Up close it was really cool...
2016



...and even from way above, I was pretty proud of it.


  Many, many years ago, I gave a nod to Andy Goldsworthy, by creating an 18' diameter circle of stones just under the surface of the stream. It took me 3 days, and I couldn't get over how perfect it came out:



2008




  This trip, I just wanted to enjoy the feeling of being in the cool water, using my aging body to move stones, and just get lost in the work. We went to this spot 4 days in a row, at around 3pm, and stayed for a couple of hours, until it got chilly and the sun was low in the sky.
  Johnny brings a beach chair and a book...I just want to be in the water. We brought a bottle of wine and snacks, and enjoyed the sounds of the natural world. So different from our daily life of noisy cars, sirens, dogs barking, etc....It was/is heaven.  
  Our Grandma Dottie always called this area 'God's Country'. I'm down with that.

  The water was wicked cold at first, but I got used to it really fast, and loved being right there in the middle of the creek, doing my thing.
  This time, I made a jig-jag sort of dam, just going with the flow of the water. I wan't trying to stop the river, just make some sort of 'pools' along the way....
  






  First off, the water isn't deep at all, it's just fast moving, so I had to be careful not to slip on the stones and fall. Of course I did, several times, and have the bruises to prove it. You fall hard on river rocks, and it's painful!
  I wanted to make a spot that I could actually get down into and swim a bit. This would be my dam- making goal for the week.








I'm so glad Johnny was taking photos. I had no idea.


  
  So, here's the thing. I worry about everything. It's a constant noise in my head. Like someone busted open a yellow jacket nest in my brain. Buzz, buzz, buzz...all the bloody time.
  What can I say? It's a big part of who I am, and I try to work hard to make it go away. Not easy.
  But, when I was in that water, it all went away. All the stress, anxiety, worry...gone. All I thought about was finding the next rock to put in place. That, and not slipping and falling in the water.
  It was just the therapy I needed. It is the therapy I always crave. Me, the water and the rocks. Basta. 
  I need nothing else.

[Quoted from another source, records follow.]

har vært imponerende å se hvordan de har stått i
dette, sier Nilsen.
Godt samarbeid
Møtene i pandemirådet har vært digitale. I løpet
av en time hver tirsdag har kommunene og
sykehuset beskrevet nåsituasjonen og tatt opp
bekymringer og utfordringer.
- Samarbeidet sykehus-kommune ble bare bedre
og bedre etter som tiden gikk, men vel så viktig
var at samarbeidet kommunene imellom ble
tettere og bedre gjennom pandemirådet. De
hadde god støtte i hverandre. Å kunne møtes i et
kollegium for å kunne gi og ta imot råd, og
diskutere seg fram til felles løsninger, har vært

I want to bottle this remedy to take everyday, somehow.
  (note to self: bottle that remedy and take it everyday...don't ask, just figure it the f^#* out!)

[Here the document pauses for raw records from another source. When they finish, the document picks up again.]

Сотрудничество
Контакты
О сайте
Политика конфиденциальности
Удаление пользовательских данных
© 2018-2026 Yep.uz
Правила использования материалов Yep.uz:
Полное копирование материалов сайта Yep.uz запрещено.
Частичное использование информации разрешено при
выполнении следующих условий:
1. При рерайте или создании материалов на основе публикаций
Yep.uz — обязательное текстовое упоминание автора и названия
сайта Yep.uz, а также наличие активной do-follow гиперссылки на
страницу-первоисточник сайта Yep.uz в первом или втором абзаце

Getting some sunshine was pretty sweet, too.



I ended up with three little 'pools'.



  I worked at it until I thought it was time to take a dip, and so I did...

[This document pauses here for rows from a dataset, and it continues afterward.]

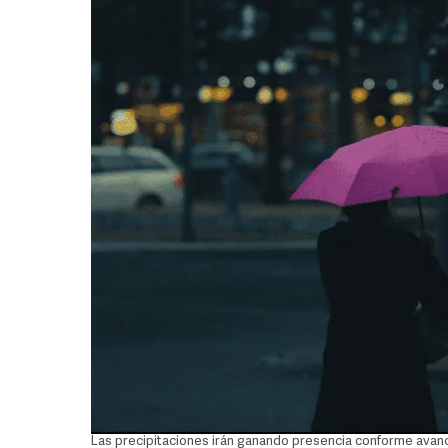
Las precipitaciones irán ganando presencia conforme ava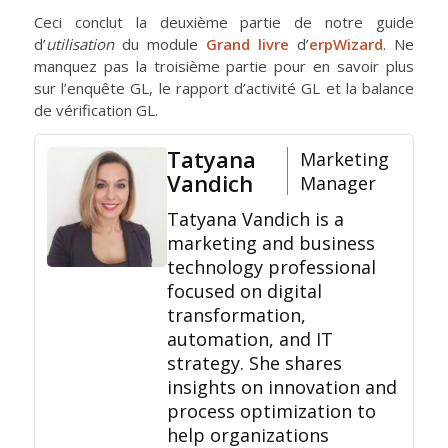
Ceci conclut la deuxième partie de notre guide
d’
utilisation
du module
Grand
livre
d’
erpWizard
. Ne
manquez pas la troisième partie pour en savoir plus
sur l’enquête GL, le rapport d’activité GL et la balance
de vérification GL.
Tatyana
Marketing
Vandich
Manager
Tatyana Vandich is a
marketing and business
technology professional
focused on digital
transformation,
automation, and IT
strategy. She shares
insights on innovation and
process optimization to
help organizations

  I decided to add more rocks here and there, and then it was pretty damn perfect.



One more here, another one there, and we be done!






Just deep enough to swim in!



  Though I was able to swim, actually swim, the current was so fast, it was an upstream battle royale. You can't tell from these photos how deep or how fast the water was. I did get a big old kick out of getting myself 'all in', though, and laughed my ass off in the process. 
  I made a good dam, man!
 



Sun heading down, end of the work day.







  It was a real good lesson for me. Do what makes you happy, girl. Get dirty, get wet, get exhausted while you're at it. Enjoy a glass of wine while you revel in what you've created. Afterwards, sleep under the stars you remember sleeping under all your life.
  Wake up the next day and do it all over again.
  And...for god's sake...don't forget the child within.






  (p.s. stop worrying so much!!)

2 comments:

  1. 16 days till I too can soak in the peace of the Cabin.... maybe 18 days before I can get to the water....

    ReplyDelete
  2. It all looks glorious! I once had a family spot like this in the Sierra foothills. Gone now, sold when Grandpa died. But oh, that chilly water on a hot day -- the best!! Glad you were able to get away from it all and refresh mind, body and spirit.